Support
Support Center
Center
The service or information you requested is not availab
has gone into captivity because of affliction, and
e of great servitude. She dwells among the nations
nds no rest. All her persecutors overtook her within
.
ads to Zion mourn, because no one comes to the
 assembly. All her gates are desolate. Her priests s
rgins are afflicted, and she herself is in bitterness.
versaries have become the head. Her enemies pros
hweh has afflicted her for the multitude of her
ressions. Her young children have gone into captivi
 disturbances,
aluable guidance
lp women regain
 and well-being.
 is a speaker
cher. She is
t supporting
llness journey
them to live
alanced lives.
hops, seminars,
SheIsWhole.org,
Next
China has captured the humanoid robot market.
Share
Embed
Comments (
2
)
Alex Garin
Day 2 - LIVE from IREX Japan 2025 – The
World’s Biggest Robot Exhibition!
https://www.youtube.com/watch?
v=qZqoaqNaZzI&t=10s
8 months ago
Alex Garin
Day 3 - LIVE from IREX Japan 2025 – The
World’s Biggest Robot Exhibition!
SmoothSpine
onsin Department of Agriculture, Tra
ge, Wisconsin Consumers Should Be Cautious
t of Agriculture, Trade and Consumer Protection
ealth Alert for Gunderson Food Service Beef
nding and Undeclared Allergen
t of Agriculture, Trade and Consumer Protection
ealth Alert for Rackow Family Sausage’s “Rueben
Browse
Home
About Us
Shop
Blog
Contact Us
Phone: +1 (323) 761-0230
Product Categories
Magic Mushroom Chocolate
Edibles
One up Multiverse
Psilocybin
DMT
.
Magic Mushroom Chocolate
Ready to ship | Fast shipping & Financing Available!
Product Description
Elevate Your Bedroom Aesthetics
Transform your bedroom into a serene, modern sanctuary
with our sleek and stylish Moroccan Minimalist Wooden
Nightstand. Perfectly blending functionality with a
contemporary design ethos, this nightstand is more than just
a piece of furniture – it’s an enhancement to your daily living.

══════

# [WORK TO COMPLETE]
All lines in the listing above between the line with "lp women regain" and the line with "Day 2 - LIVE from IREX Japan 2025 – The", inclusive, should be set down exactly, and no line outside that range.

# [SOLUTION FOR THIS PROBLEM]
lp women regain
 and well-being.
 is a speaker
cher. She is
t supporting
llness journey
them to live
alanced lives.
hops, seminars,
SheIsWhole.org,
Next
China has captured the humanoid robot market.
Share
Embed
Comments (
2
)
Alex Garin
Day 2 - LIVE from IREX Japan 2025 – The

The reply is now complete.